We very seldom do this - maybe even never here on the blog - but we do want to ask those of you that are passionate about what you read here to consider giving to Heart to Honduras. It is a truly-remarkable organization that has grown exponentially in impact, sustainability, and fiscal stewardship since we joined six years ago. It has become something that we are truly proud to be a part of, and will fight to see continue. Those of you that want to give, you can do so easily online at hth.org/donate-now

Join us on this journey.


Transformation: Part 2/3 - Caliche

At the incredible cost of more than 400 "total days" of labor, three communities have come together to improve access to their communities. As we have frequently-referenced, the overland access is... lacking. In particular, a half-mile grade at the head of the road is better suited to horses than to vehicles. This severe access limits development of the region: medical care, new markets, educational opportunities, jobs, and SO much more. People have certainly died due to the difficulty of reaching these communities.

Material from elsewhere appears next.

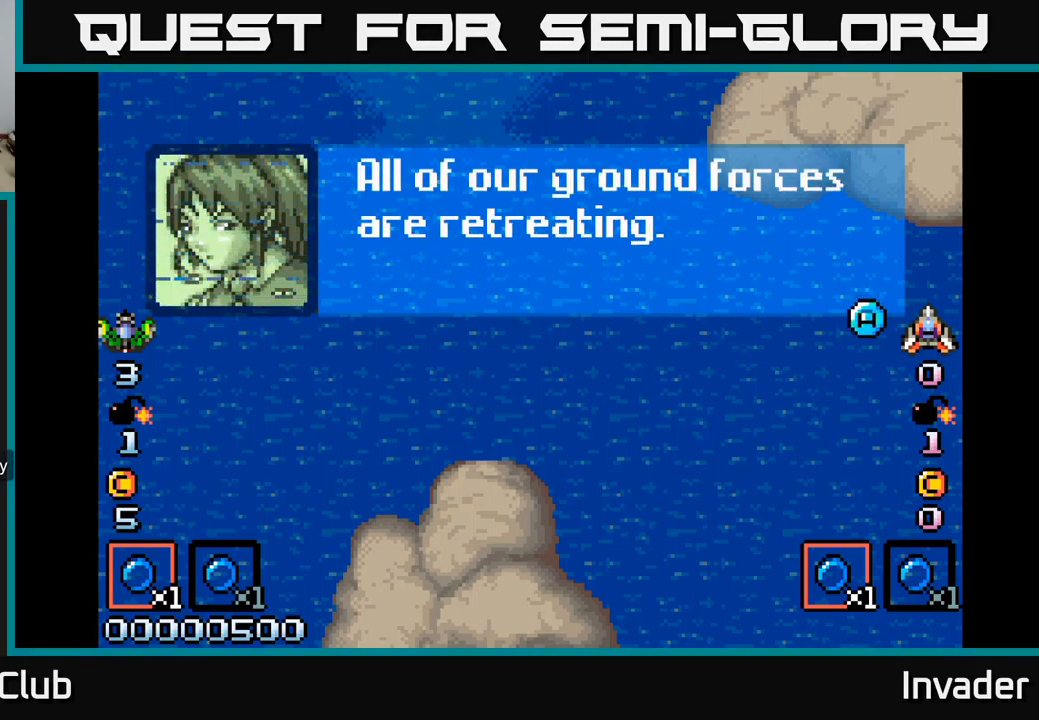
{"buttons": [], "right_stick": "center", "events": [[150, "B", "down"], [250, "B", "up"]]}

Together the communities of Caliche, Aguas de la Reyna, and Posas del Agua banded together to form a commission dedicated to fixing the three worst passages - beginning with the opening grade. Now nearing completion, 50 local men have devoted day upon day of their labor, working with materials provided in part by Upper Arlington Lutheran Church(a Heart to Honduras "Partner in Transformation"), COHERSA (a local hydroelectric company), and the municipal government of Santa Cruz de Yojoa, Honduras. I cannot emphasize enough how difficult this work is. You know a community really wants something when they dedicate this much time and effort to it.

Once these communities overcame the primary obstacle of unifying themselves, the work has moved quickly forward. Heart to Honduras has been grateful to work alongside these remarkable people, full of hope, in their struggle for progress. HtH facilitates relationship reconciliation, support, encouragement and collaboration initiation with each involved party to make these local initiatives possible. These initiatives are not the most "popular" for North Americans because you don't get to come and DO and it's not as flashy or social media friendly to support locals building a road, but in the end we personally, the local communities, and HtH believe it accomplishes SO much more long term, holistic development for the community.